[Source data]
******

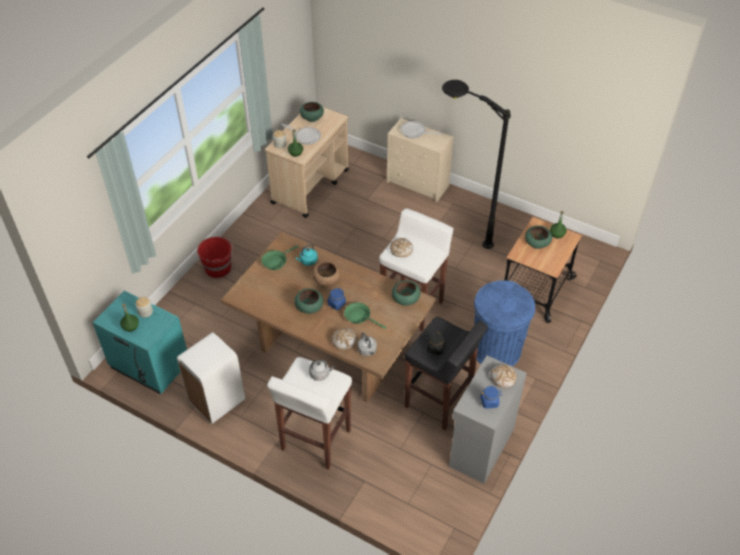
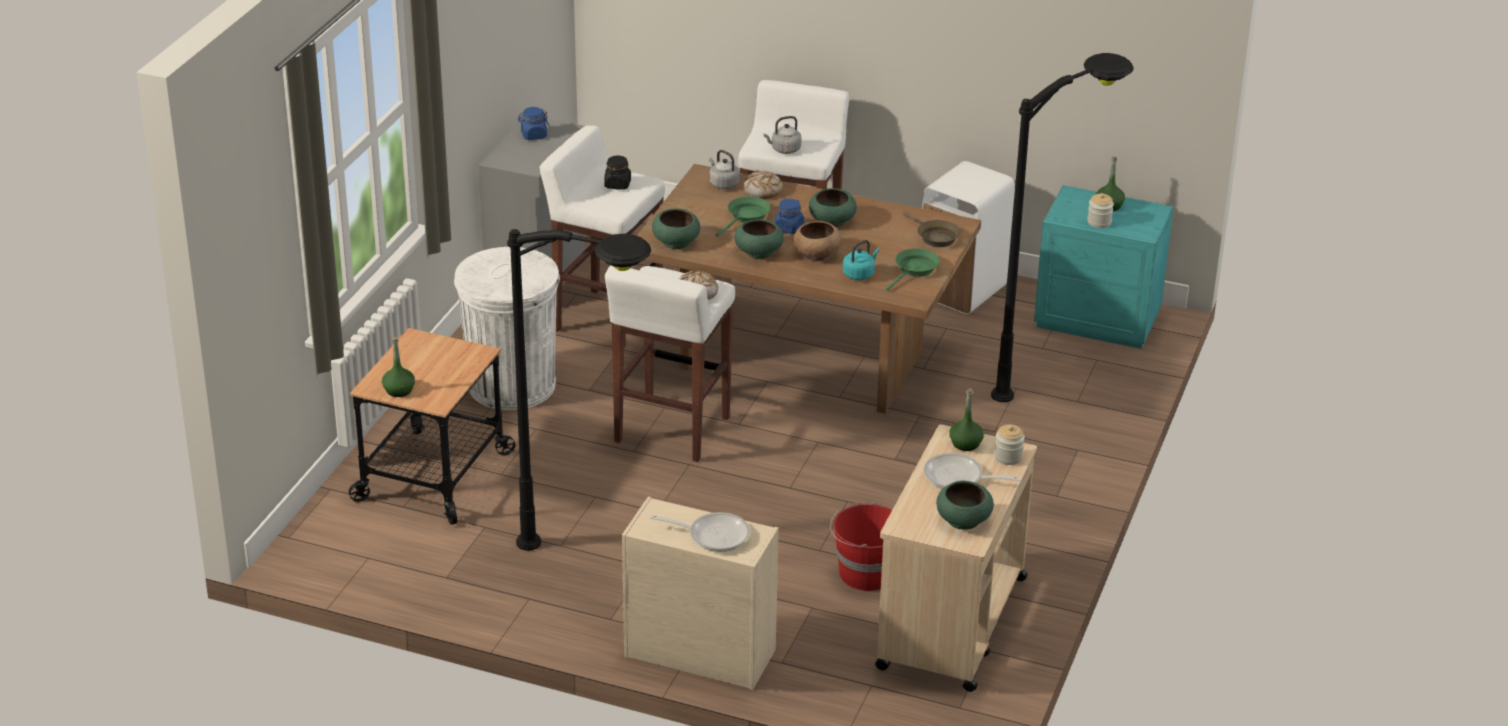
camera: 170 degrees right, 15 degrees down
(195, 324) = (1056, 373): none -> black floor lamp
(218, 268) = (1066, 455): red bucket -> red bucket (865, 573)
(254, 287) = (935, 237): none -> brown frying pan
(359, 317) = (746, 217): green frying pan -> green frying pan turned 75 degrees counterclockwise
(439, 401) = (606, 319): black stool -> white stool
(496, 350) = (512, 385): blue trash can -> white trash can
(503, 378) = (513, 157): bread -> none
(537, 243) = (440, 372): green bowl -> green bowl (758, 252)

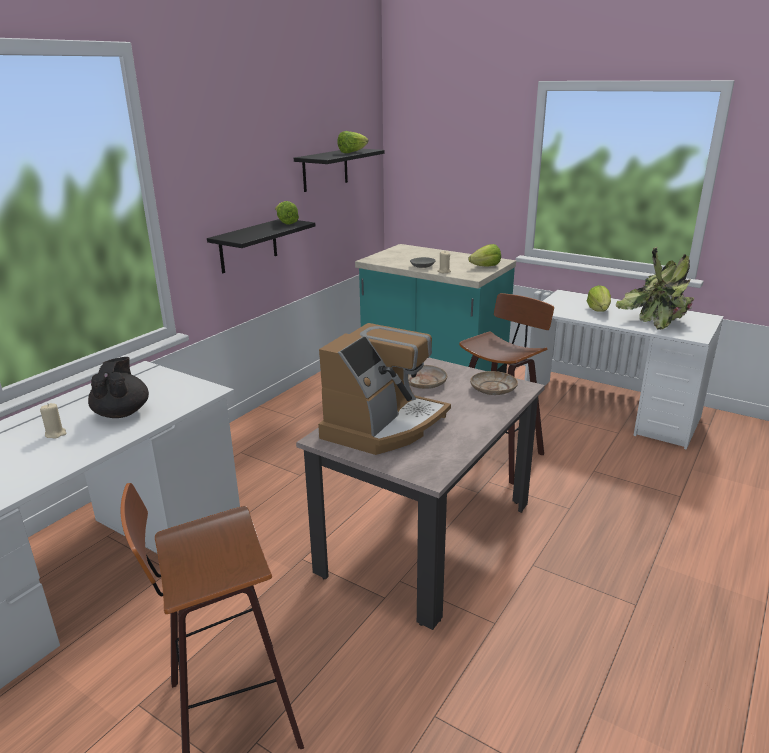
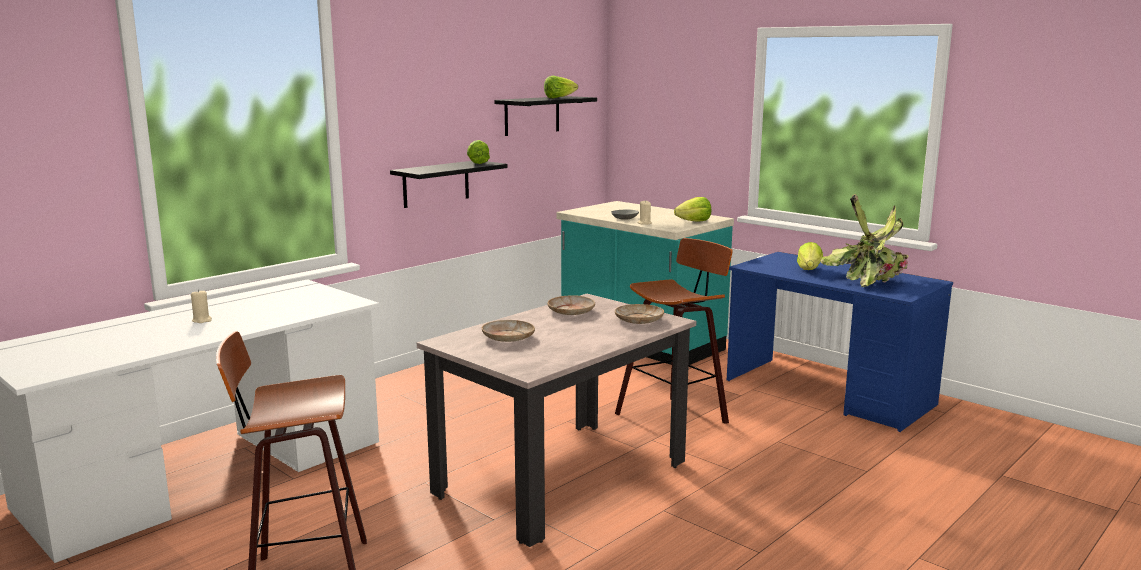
camera: 10 degrees right, 10 degrees down
(122, 412) = (267, 311): black teapot -> none
(384, 426) = (508, 337): coffee machine -> beige plate
(610, 412) = (828, 393): white desk -> blue desk

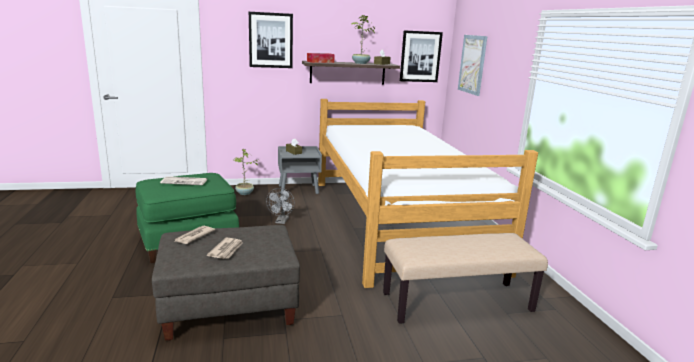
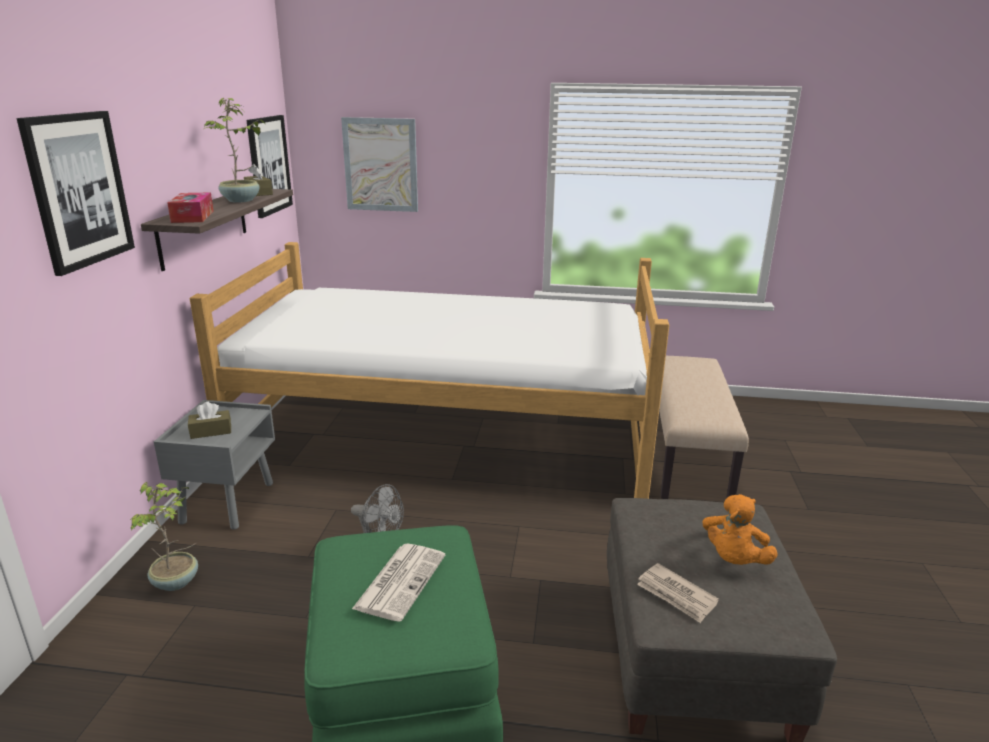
camera: 70 degrees left, 5 degrees up
(226, 250) = (733, 560): newspaper -> orange plush toy

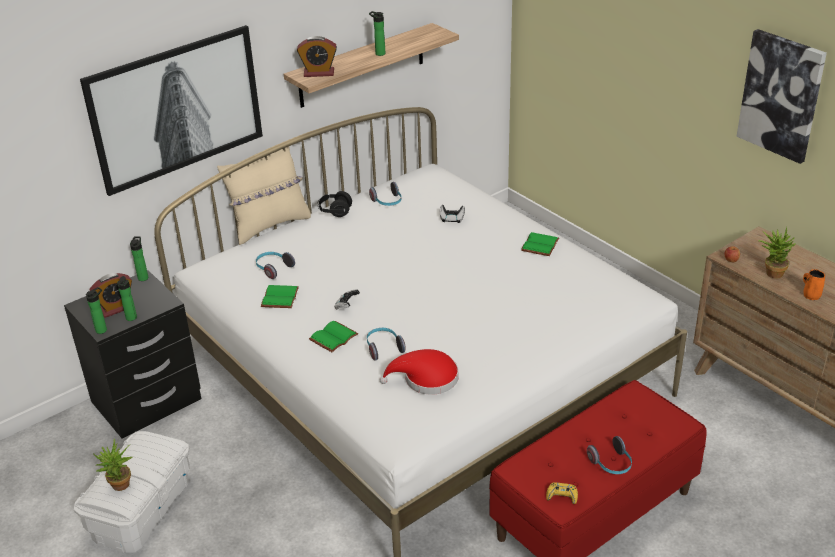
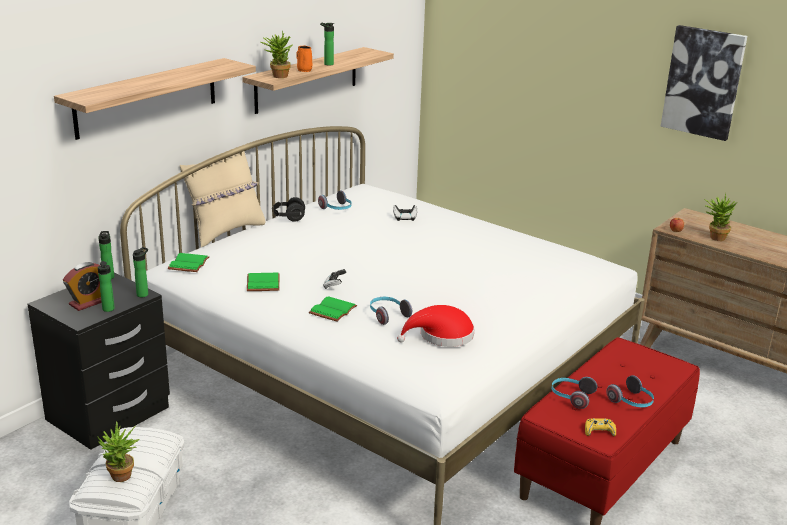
camera: 15 degrees left, 10 degrees down
(103, 329) = (80, 320): bottle -> bottle (143, 294)
(176, 108) = (147, 97): picture -> shelf
(273, 268) = (246, 262): headphones -> headphones (571, 397)
(319, 73) = (277, 76): alarm clock -> potted plant
(541, 246) = (497, 233): green book -> green book (189, 264)
(811, 295) = (756, 250): orange mug -> orange mug (304, 70)

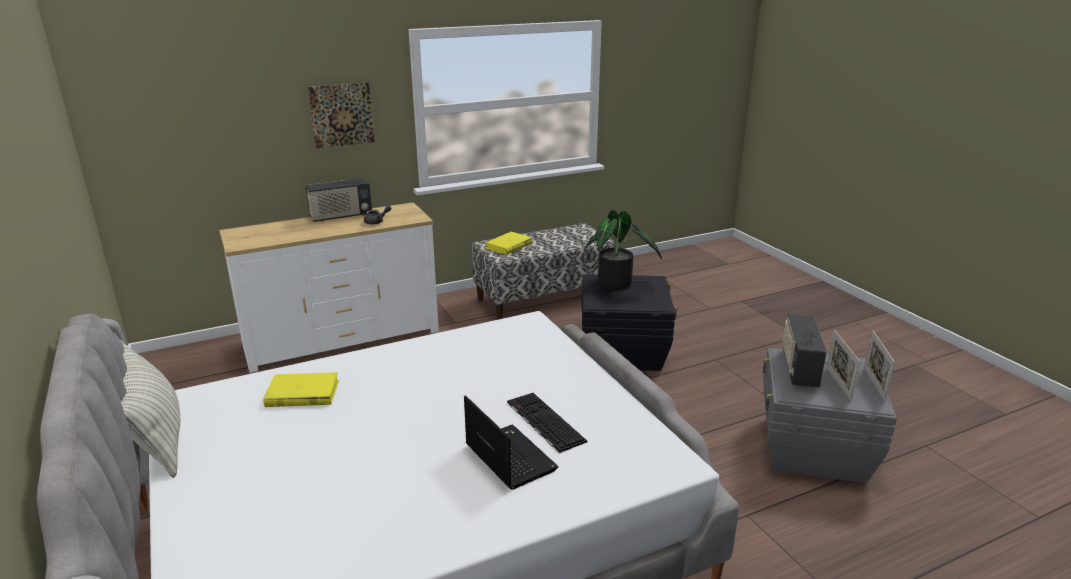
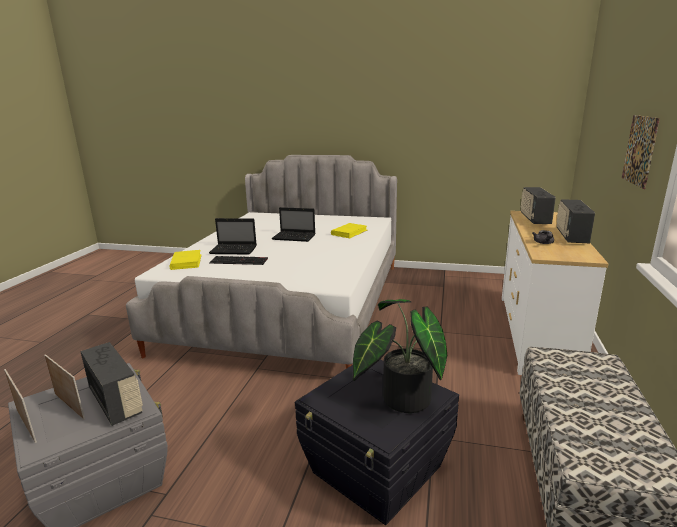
camera: 130 degrees right, 5 degrees down
(156, 437) = (355, 216): pillow -> none
(273, 236) = (534, 219): none -> radio
(376, 434) = (295, 237): none -> laptop
(508, 246) = (587, 372): yellow book -> yellow book (186, 262)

******

- _Your task_
Filter the lines above, keeping each one that contains the string "blue".

- _Result of this exercise_
(496, 350) = (512, 385): blue trash can -> white trash can
(610, 412) = (828, 393): white desk -> blue desk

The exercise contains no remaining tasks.